## EXERCISE DESCRIPTION:
Reproduce every line of the following material character for character, keeping the original line order.

── SOURCE INFORMATION

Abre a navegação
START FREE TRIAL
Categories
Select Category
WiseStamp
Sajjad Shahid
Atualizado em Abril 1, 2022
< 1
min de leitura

────

## WRITTEN SOLUTION:
Abre a navegação
START FREE TRIAL
Categories
Select Category
WiseStamp
Sajjad Shahid
Atualizado em Abril 1, 2022
< 1
min de leitura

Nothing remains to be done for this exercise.